Thinking God’s Thoughts

I recently discovered that the German mathematician, astronomer and astrologer Johannes Kepler used the phrase “thinking God’s thoughts after Him.” Referring to his work in astronomy, Kepler said: “I was merely thinking God’s thoughts after Him. Since we astronomers are priests of the highest God in regard to the book of nature, it benefits us to be thoughtful, not of the glory of our minds, but rather, above all else, of the glory of God.”

This idea can become rather Stoic at times. It has that sense in Twenty-Four Hours a Day, a book of recovery meditations for members of Alcoholics Anonymous. The December 18th meditation said that the nearer astronomers get to the ultimate composition of all things, the nearer the universe approaches a mathematical formula, which is thought. The universe itself may be the thought of the Great Thinker. Therefore, “We must try to think God’s thoughts after Him.” We must try to get guidance from the Divine Mind as to what His intention is for the world “and what part we can have in carrying out that intention.”

van-tilSince my time in seminary, I have been deeply influenced by the writings of Cornelius Van Til and his very different sense of thinking God’s thoughts after Him. Van Til said that as creatures of God, we are analogues of God. “God is the original while man is the derivative. Man’s thoughts must therefore be patterned after God’s thoughts. Man must, as we often express it, think God’s thoughts after Him.” (Essays on Christian Education)

Christianity presupposes the self-sufficient God of Scripture. God created the universe for and unto himself. “By his providence, God sustains the universe in order to realize his ultimate purpose with it.” There is purpose in the universe because God has made it so. And every purpose in the universe must be referred to God. “Without this reference to God, no purpose within the universe has meaning.” (Christian-Theistic Evidences)

If man is not autonomous, if he is in fact what Scripture says he is—a creature of God and a sinner—then he should “subordinate his reason to the Scriptures” and seek its light to interpret his experience.

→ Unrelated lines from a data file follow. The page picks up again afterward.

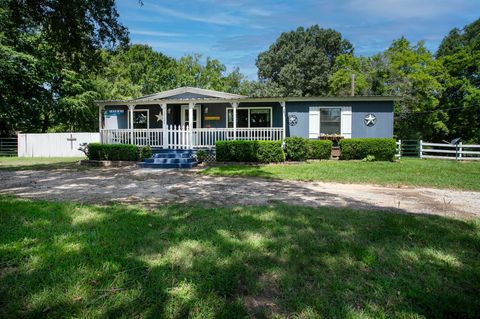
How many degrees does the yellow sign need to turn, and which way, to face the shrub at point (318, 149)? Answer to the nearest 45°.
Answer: approximately 45° to its left

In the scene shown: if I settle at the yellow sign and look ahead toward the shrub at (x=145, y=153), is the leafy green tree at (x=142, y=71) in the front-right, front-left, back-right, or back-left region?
back-right

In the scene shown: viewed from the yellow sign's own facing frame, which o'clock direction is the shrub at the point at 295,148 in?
The shrub is roughly at 11 o'clock from the yellow sign.

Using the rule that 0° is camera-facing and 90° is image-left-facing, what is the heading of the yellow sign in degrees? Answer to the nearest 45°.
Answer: approximately 0°

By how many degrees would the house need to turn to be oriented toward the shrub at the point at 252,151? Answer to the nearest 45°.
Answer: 0° — it already faces it

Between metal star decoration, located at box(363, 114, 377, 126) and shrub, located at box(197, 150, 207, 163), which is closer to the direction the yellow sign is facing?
the shrub

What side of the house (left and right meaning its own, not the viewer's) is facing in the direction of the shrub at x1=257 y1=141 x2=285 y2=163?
front

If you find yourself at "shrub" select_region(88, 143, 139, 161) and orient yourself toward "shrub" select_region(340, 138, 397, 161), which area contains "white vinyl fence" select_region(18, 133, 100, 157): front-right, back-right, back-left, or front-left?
back-left

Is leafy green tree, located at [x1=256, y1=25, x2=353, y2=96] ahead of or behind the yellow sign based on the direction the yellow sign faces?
behind

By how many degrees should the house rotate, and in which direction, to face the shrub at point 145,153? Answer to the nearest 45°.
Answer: approximately 45° to its right

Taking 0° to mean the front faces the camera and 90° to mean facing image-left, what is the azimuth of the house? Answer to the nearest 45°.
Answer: approximately 0°

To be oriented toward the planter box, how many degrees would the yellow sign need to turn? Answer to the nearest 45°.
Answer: approximately 45° to its left

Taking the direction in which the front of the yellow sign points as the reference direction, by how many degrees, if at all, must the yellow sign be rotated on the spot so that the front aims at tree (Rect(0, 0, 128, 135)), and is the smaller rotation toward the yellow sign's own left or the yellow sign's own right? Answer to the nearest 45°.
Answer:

God’s revelation in nature as well as Scripture is always authoritarian. “The truly scientific method, the method which alone can expect to make true progress in learning, is therefore such a method as seeks simply to think God’s thoughts after him.” (The Defense of the Faith)

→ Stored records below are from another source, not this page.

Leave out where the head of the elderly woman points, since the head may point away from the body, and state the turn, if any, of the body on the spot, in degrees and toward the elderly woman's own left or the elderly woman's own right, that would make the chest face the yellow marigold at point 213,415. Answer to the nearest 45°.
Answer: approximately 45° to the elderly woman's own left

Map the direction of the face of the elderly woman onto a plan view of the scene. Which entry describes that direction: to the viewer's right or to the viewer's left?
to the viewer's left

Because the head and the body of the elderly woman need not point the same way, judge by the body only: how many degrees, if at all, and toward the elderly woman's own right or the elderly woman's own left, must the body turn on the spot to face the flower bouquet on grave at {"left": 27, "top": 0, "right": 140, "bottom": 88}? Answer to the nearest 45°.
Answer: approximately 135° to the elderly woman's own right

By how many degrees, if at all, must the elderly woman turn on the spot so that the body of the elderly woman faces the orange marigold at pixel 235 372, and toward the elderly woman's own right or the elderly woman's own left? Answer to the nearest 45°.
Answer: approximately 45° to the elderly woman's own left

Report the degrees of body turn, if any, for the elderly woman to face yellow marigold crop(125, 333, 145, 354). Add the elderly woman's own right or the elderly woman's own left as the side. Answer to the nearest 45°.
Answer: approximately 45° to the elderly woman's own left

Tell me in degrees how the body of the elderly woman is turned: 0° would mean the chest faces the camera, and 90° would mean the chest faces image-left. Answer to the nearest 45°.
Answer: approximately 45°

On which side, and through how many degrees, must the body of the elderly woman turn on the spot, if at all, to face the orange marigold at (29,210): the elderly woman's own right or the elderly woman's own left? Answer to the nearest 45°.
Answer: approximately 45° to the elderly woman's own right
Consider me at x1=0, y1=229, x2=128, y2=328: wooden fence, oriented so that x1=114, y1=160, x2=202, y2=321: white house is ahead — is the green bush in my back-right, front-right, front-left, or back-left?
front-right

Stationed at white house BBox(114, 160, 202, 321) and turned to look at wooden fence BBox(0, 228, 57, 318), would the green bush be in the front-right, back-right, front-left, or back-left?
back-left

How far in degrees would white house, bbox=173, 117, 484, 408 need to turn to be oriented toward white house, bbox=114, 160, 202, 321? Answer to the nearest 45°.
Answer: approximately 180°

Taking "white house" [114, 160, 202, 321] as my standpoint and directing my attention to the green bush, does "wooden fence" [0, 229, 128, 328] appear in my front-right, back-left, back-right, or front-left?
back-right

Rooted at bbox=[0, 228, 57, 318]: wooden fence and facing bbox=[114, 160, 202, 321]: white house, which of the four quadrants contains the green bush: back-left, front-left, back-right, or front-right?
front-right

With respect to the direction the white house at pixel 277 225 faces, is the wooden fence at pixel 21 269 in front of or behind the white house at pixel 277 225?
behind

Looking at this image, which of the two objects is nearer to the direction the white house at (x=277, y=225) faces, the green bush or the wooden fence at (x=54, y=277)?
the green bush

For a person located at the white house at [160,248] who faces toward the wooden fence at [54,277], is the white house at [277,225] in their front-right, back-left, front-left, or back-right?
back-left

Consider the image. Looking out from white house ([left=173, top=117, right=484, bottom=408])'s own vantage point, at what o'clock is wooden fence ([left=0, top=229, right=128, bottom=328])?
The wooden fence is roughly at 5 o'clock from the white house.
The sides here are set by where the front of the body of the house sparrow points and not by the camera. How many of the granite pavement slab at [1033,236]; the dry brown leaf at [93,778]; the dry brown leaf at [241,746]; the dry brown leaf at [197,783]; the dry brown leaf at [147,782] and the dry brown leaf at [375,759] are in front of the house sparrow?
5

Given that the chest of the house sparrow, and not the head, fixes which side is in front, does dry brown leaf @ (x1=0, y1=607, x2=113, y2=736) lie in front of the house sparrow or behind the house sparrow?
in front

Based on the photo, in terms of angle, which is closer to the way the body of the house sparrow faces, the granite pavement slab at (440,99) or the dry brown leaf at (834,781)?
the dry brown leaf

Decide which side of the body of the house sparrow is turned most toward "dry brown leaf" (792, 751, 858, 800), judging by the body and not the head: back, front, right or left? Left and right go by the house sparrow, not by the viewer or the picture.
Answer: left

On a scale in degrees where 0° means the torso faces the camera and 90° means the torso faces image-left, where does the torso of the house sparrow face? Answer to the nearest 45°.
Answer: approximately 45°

If theism is true, only that thought and interpretation on the part of man is true which recognizes God as the source of man and man’s interpretation. Hence we hold that in the nature of the case there is not only one true religion, but only one true interpretation of all science as well. We hold that all science that does not recognize God as the maker of the facts with which it deals and the mind with which it thinks as created by God and as properly thinking God’s thoughts after him, is false science. (Psychology of Religion)

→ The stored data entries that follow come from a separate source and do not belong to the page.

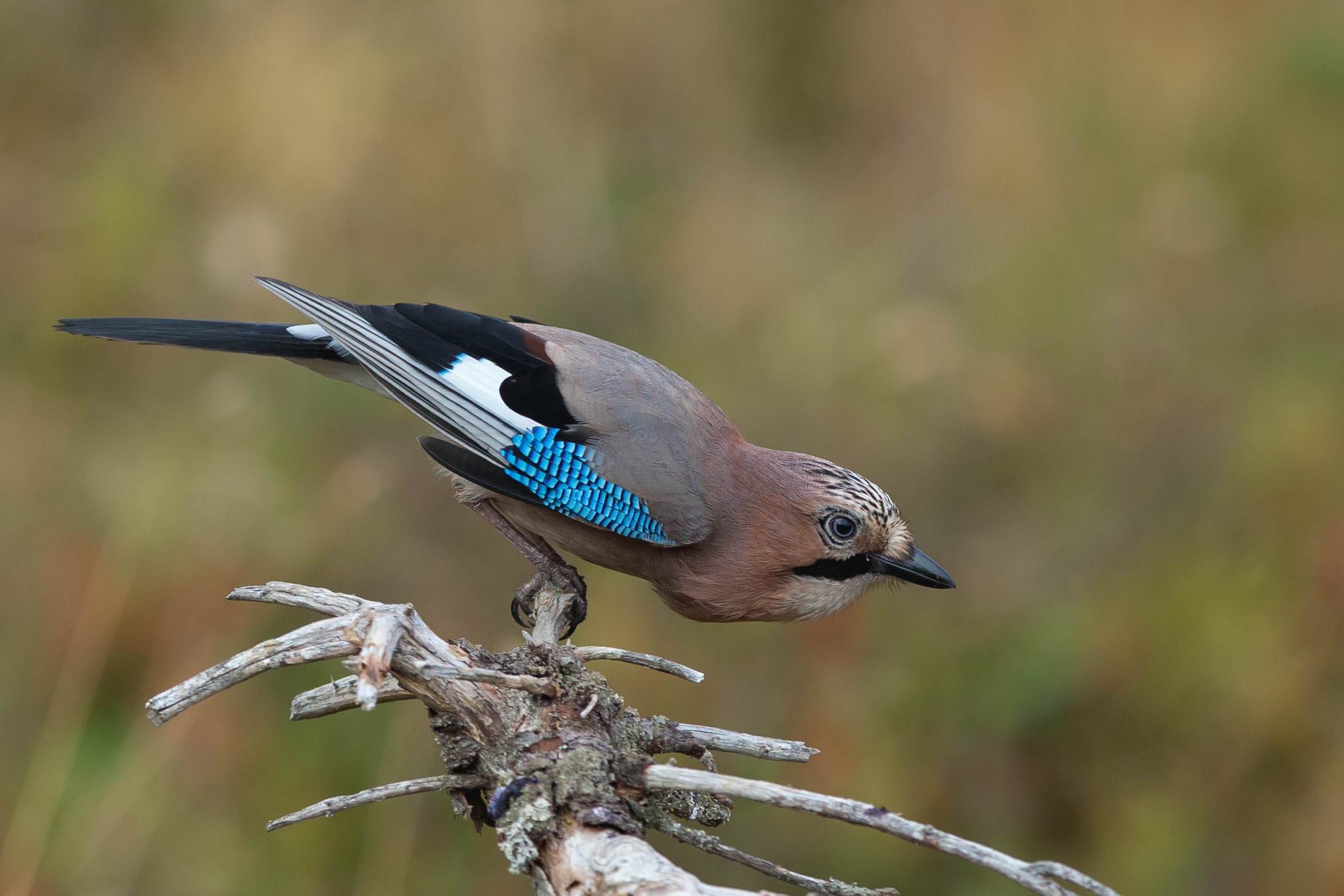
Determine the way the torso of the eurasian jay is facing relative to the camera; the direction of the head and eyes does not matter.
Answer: to the viewer's right
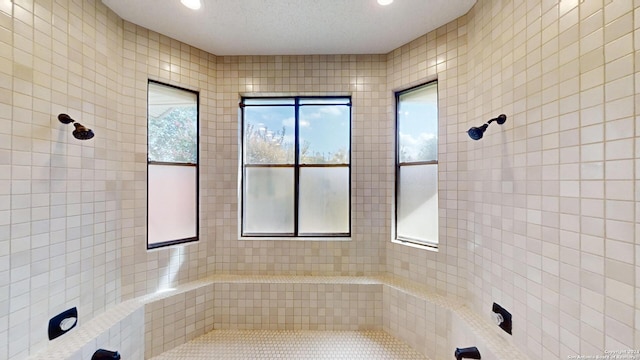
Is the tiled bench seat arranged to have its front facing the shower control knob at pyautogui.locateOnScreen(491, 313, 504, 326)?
no

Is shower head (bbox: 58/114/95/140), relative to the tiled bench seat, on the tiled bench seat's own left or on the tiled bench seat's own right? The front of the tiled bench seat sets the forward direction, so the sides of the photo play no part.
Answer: on the tiled bench seat's own right

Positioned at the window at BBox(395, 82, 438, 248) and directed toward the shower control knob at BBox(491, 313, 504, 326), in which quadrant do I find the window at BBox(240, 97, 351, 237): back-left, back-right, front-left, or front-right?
back-right

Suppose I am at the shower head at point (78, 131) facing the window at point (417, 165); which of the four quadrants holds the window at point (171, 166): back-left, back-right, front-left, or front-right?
front-left

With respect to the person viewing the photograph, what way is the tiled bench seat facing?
facing the viewer

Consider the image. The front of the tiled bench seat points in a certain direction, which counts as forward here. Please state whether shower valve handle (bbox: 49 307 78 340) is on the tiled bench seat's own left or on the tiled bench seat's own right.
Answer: on the tiled bench seat's own right
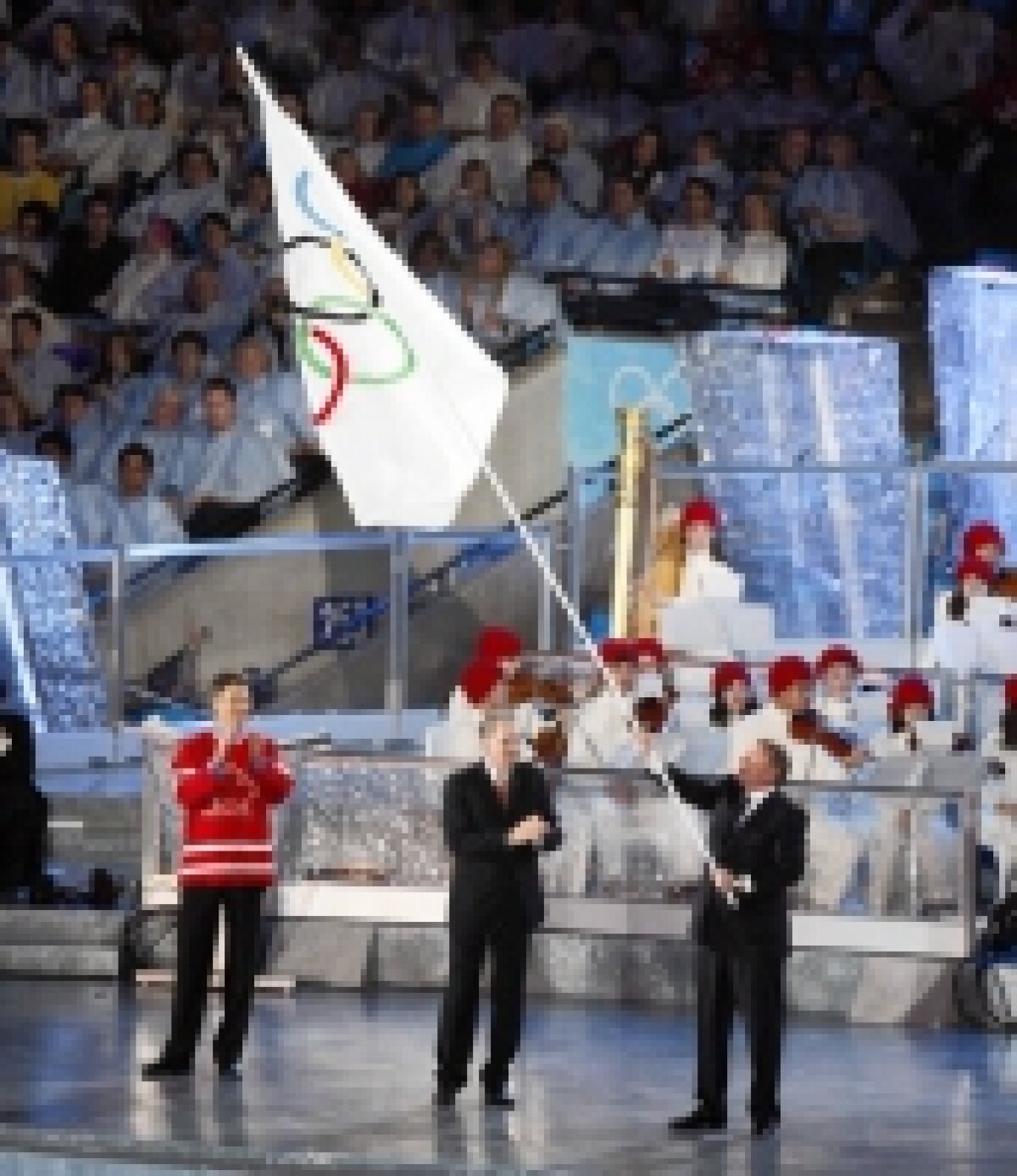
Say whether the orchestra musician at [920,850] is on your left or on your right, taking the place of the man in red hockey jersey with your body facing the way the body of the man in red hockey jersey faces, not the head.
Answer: on your left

The modern, understanding of science asks us to grant the theoretical relevancy of any hypothesis. It also asks that we test the truth of any hypothesis by experience. Lastly, the modern scientific method assumes the reality of neutral, brute, facts. But if God exists, there are no brute facts. Our study of facts must seek to know them as God wants them to be known by us. “We must then seek to think God’s thoughts after Him. To assume that there are brute facts is therefore to assume that God does not exist.” The autonomous human mind thinks of itself as acting completely independent of God. (Unpublished Manuscripts of Cornelius Van Til, Electronic edition)

So in this blog and in the other material on this website, I seek to “Think God’s Thoughts” in the sense meant by Van Til.

Do you agree that for both science and Scripture our thoughts must be patterned after God’s thoughts?